Why are you citing in the first place?
This is a question that many students believe they know the answer to, but may not fully understand. There are, in fact, multiple reasons to cite, and they are closely tied to the research process and the TRAP method for evaluating web resources. You are asked to cite:
- to provide credit where it is due, because information has value. When you think about what adds value to any item, there is a certain amount of time, skill, effort, and knowledge involved when it is created or shared. The same is true of information.
- to prove your own credibility to your reader (your instructor), because researching and sharing information in any field is the best way for you to join the scholarly conversation.

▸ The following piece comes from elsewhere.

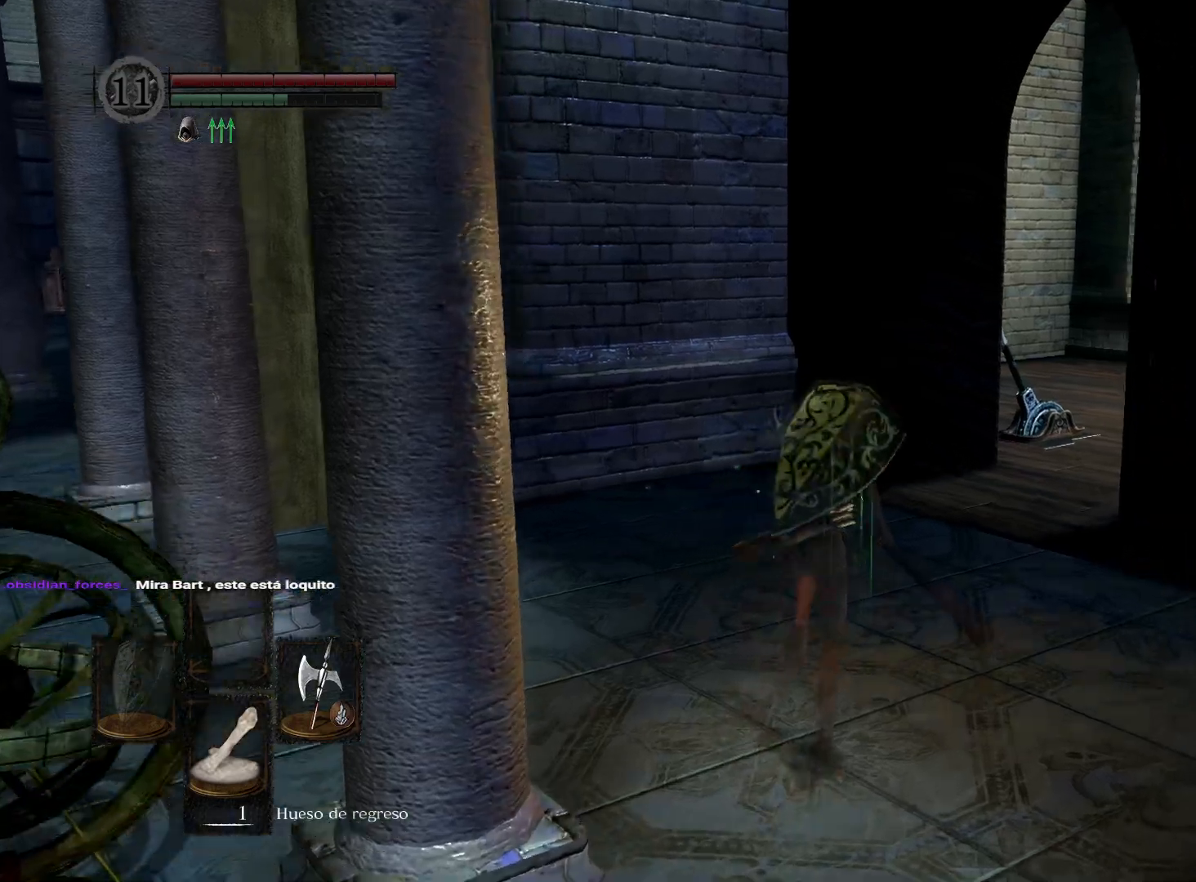
{"buttons": ["B"], "left_stick": "up", "right_stick": "center", "events": []}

At this point in your academic career, you are being challenged not only to review and process information, but to analyze it within a much larger context and begin to understand how various pieces of information in a field fit together (or don't).
- to help your reader find out more about the topic! This is the reason citation exists in the first place. The list of resources provided by the author showcases the rich history of the scholarly conversation surrounding the topic. Investigating an author's list of resources is also one of the best ways for you to find out more about a topic that is proving difficult to research.
Each academic discipline uses a different citation style because each has a different priority for information. Because of these different priorities, the information within a citation will be in a different order, and sometimes in a different format (i.e. foot or end note v. a parenthetical in-text citation).
What are the differences?
|Who usually uses it:||Social Sciences, Nursing and Health, miscellaneous other disciplines.||History, Art, Philosophy, and anyone who is going to use a lot of different types of outside information.||English and other languages (it stands for Modern Language Association).|
|What they pride themselves on:||Thoroughness, avoiding bias.||Flexibility (you can cite almost any kind of source in Chicago).||Simplicity.|
|What is important:||Date and authority.||Ease of reading and authority.||Authority.|
|What you need to know for in-text and other formatting:||Always in a date with the author(s); Running heads can be tricky to format; the list at the end is called References.||Notes are not very different from bibliography entries (once you have made one, the other is simple); the list at the end is called Bibliography||The list at the end is called Works Cited|
|I'm ready to use:||APA Citation Style||Chicago Citation Style||MLA Citation Style|
What stays the same for all styles?
- In-text citations are meant to lead your reader to the source in the list at the end.
- The list of sources should be alphabetized and have a hanging indent. The title of the list (References, Bibliography, or Works Cited) goes at the top, centered. It is not bold, italics, underlined, or given any other special formatting.
- You cite only the sources you actually used in the paper, unless otherwise instructed in the assignment.
- All styles (including those not listed here- yes, there are more) expect that you have found good quality, scholarly sources. Your assignment is only as good as its sources.
- You are expected to cite where an idea came from, even if you reword it. This is called paraphrasing, and it is considered plagiarism to paraphrase without a citation. In other words: if the idea did not originate in your brain (or if it is not considered common knowledge), cite it!
- Each style includes many of the same parts, just in a different order. All should have: Author(s); title; date of publication; publisher or source (like a journal); page or section numbers where applicable.
Tips from the Librarians:
- Write your list of sources first. Even if it is not perfect, it is much easier to write your paper if you know what you want to incorporate and where it came from.
- It can seems intimidating, but paraphrasing is almost always preferred over a direct quotation. A quote shows that you read something. A paraphrase shows that you understood it.
- When in doubt- ask! Ask your instructor, ask a librarian, ask a tutor.